#### Job
Return every record below exactly; leave out the images.

#### Material supplied
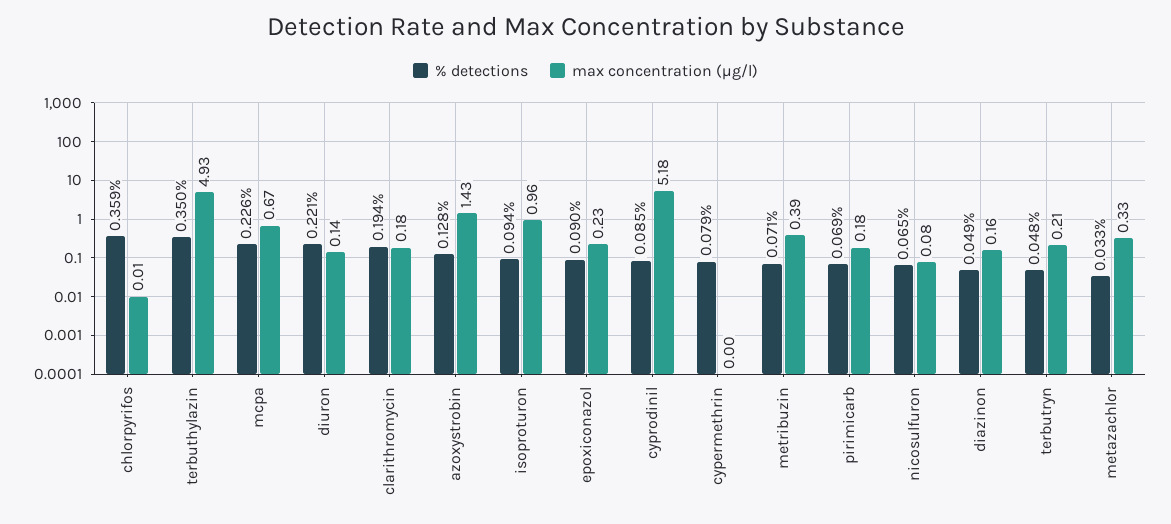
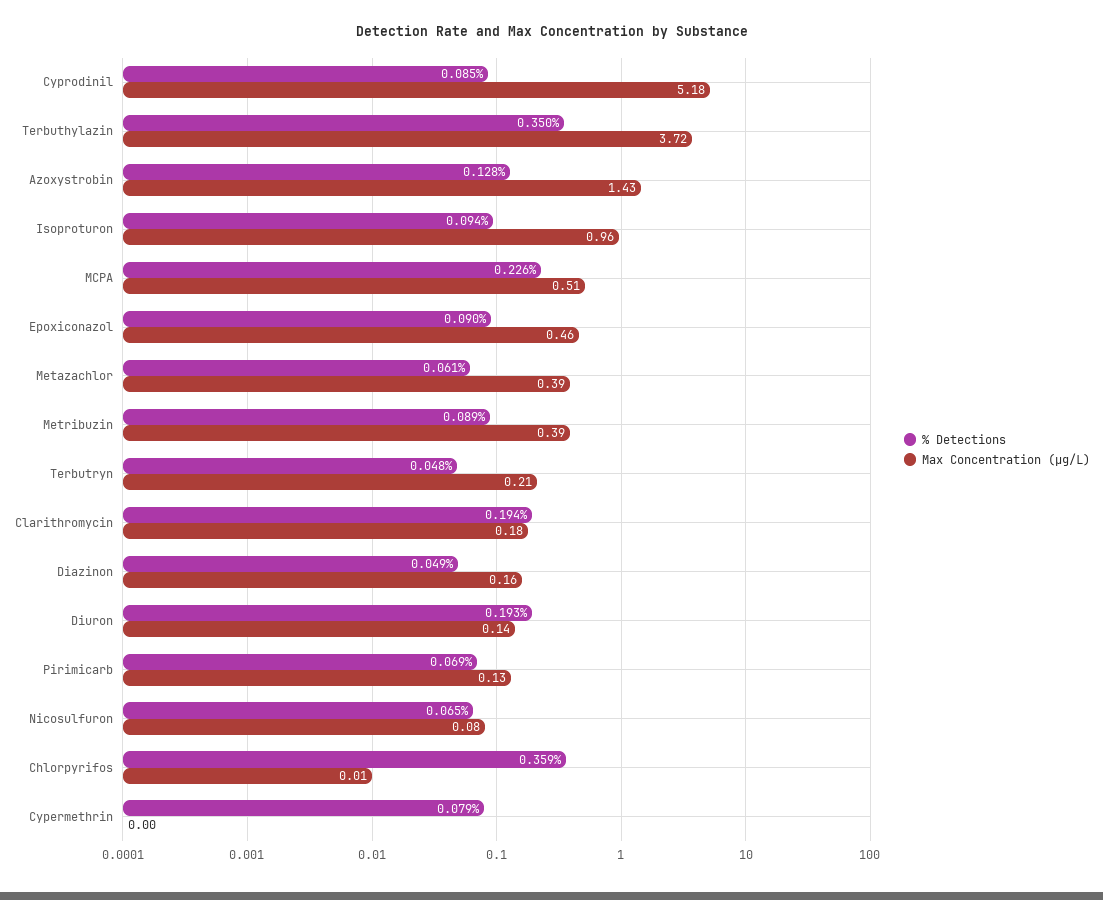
max concentration (µg/l), terbuthylazin: 4.93 -> 3.72
max concentration (µg/l), mcpa: 0.67 -> 0.51
% detections, diuron: 0.221 -> 0.193
max concentration (µg/l), epoxiconazol: 0.23 -> 0.46
% detections, metribuzin: 0.071 -> 0.089
max concentration (µg/l), pirimicarb: 0.18 -> 0.13
% detections, metazachlor: 0.033 -> 0.061
max concentration (µg/l), metazachlor: 0.33 -> 0.39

#### Task output
max concentration (µg/l), terbuthylazin: 4.93 -> 3.72
max concentration (µg/l), mcpa: 0.67 -> 0.51
% detections, diuron: 0.221 -> 0.193
max concentration (µg/l), epoxiconazol: 0.23 -> 0.46
% detections, metribuzin: 0.071 -> 0.089
max concentration (µg/l), pirimicarb: 0.18 -> 0.13
% detections, metazachlor: 0.033 -> 0.061
max concentration (µg/l), metazachlor: 0.33 -> 0.39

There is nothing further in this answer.